Freedom to Marry reports:
Today, August 21, U.S. District Court Judge Robert Hinkle ruled in favor of the freedom to marry in Florida, the first federal judge to strike down Florida's ban on marriage for same-sex couples. His ruling follows four previous state court rulings in favor of marriage for same-sex couples in Florida earlier this summer. . . .The ruling is in Brenner v. Scott; full text here. Or see Freedom to Marry's website for an updated (though hideously ugly) map of where marriage laws and rulings now stand.
Some excerpts from the ruling:
•The founders of this nation said in the preamble to the United States Constitution that a goal was to secure the blessings of liberty to themselves and their posterity. Liberty has come more slowly for some than for others. It was 1967, nearly two centuries after the Constitution was adopted, before the Supreme Court struck down state laws prohibiting interracial marriage, thus protecting the liberty of individuals whose chosen life partner was of a different race. Now, nearly 50 years later, the arguments supporting the ban on interracial marriage seem an obvious pretext for racism; it must be hard for those who were not then of age to understand just how sincerely those views were held. When observers look back 50 years from now, the arguments supporting Florida’s ban on same-sex marriage, though just as sincerely held, will again seem an obvious pretext for discrimination. Observers who are not now of age will wonder just how those views could have been held.

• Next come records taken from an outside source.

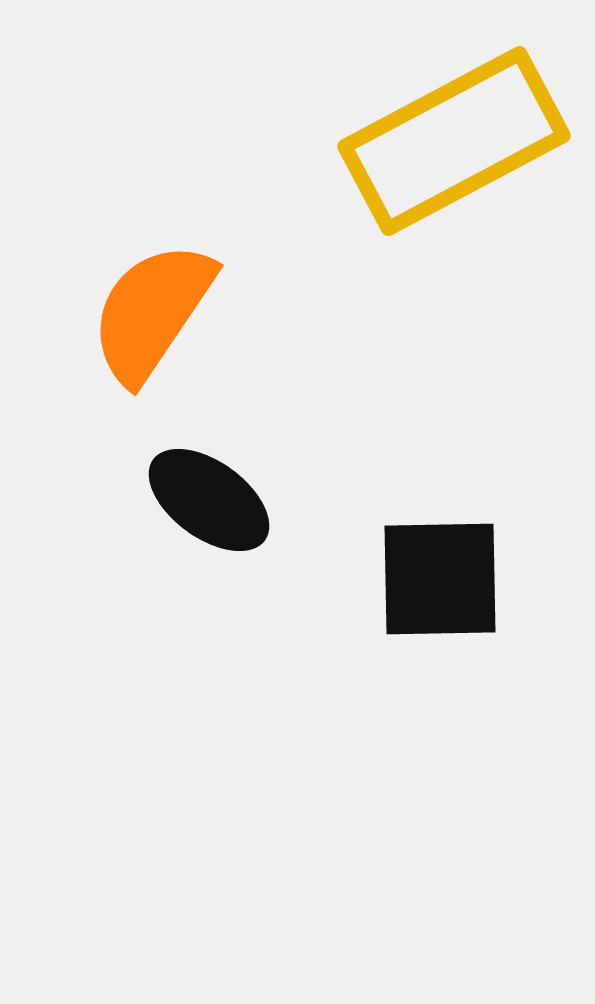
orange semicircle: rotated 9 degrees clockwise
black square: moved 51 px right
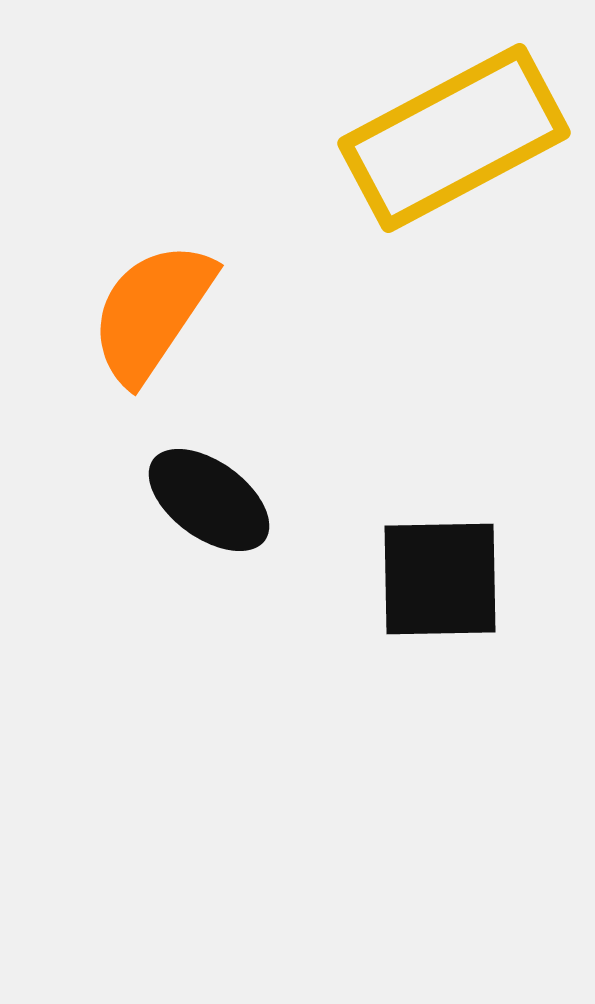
yellow rectangle: moved 3 px up
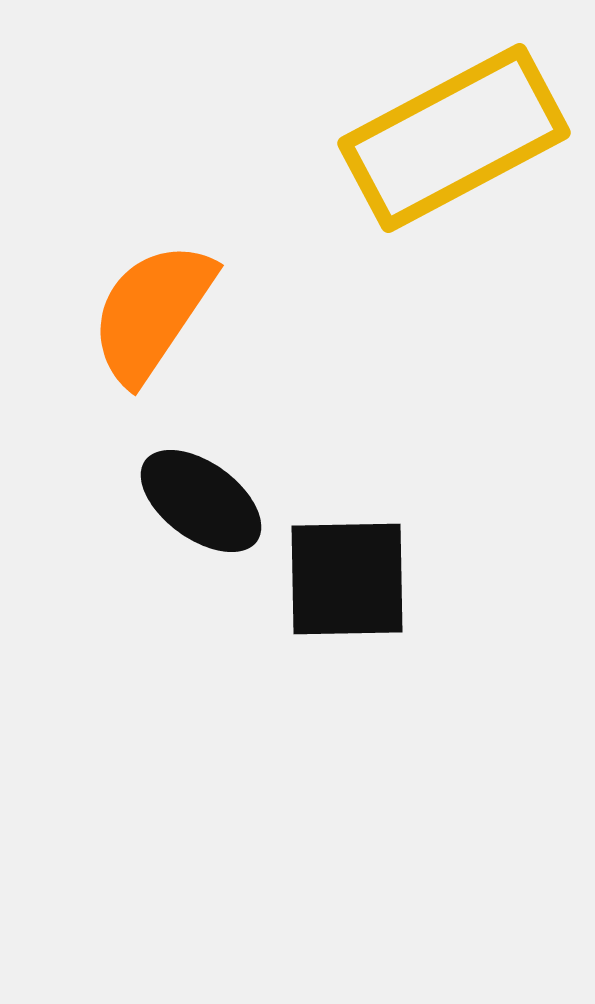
black ellipse: moved 8 px left, 1 px down
black square: moved 93 px left
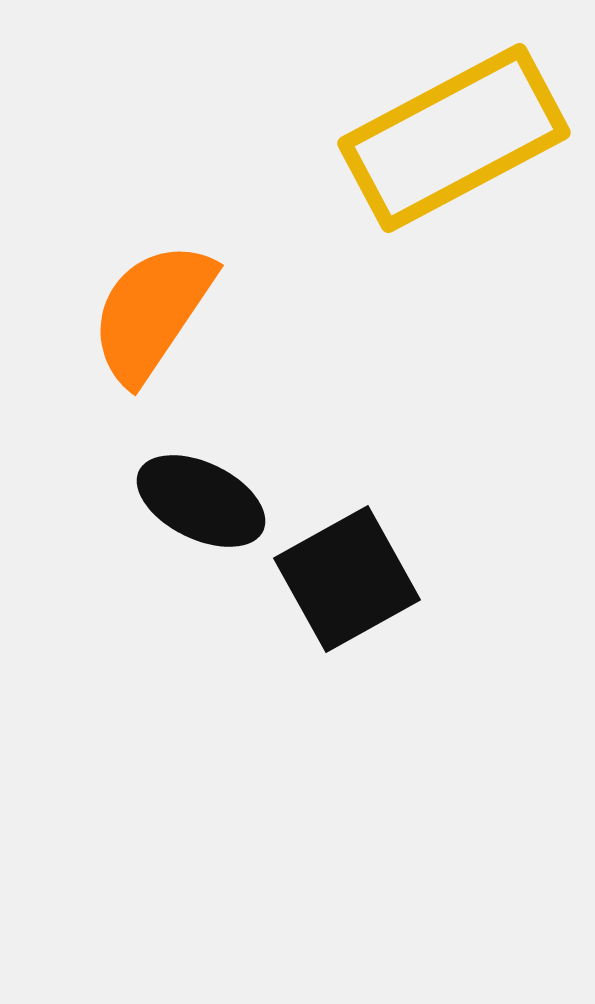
black ellipse: rotated 10 degrees counterclockwise
black square: rotated 28 degrees counterclockwise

•Just one proffered justification for banning same-sex marriage warrants a further note. The defendants say the critical feature of marriage is the capacity to procreate. Same-sex couples, like opposite-sex couples and single individuals, can adopt, but same-sex couples cannot procreate. Neither can many opposite-sex couples. And many opposite-sex couples do not wish to procreate. Florida has never conditioned marriage on the desire or capacity to procreate.
•The Supreme Court has repeatedly recognized the fundamental right to marry. The Court applied the right to interracial marriage in 1967 despite state laws that were widespread and of long standing. Just last year the Court struck down a federal statute that prohibited federal recognition of same-sex marriages lawfully entered in other jurisdictions. The Florida provisions that prohibit the recognition of same-sex marriages lawfully entered elsewhere, like the federal provision, are unconstitutional. So is the Florida ban on entering same-sex marriages.
In other news:
After a 10-hour public hearing that lasted into the wee hours, the Fayetteville, Arkansas, city council yesterday passed an LGBT rights ordinance 6-2. Joe.My.God. has a great clip of Mayor Lioneld Jordan's passionate defense of equality, inclusion, and diversity here: it's worth your time to hear a straight white Southern man speaking up for the gays.
And next door in Tennessee, Mayor Karl Dean of Nashville has also come out for marriage equality.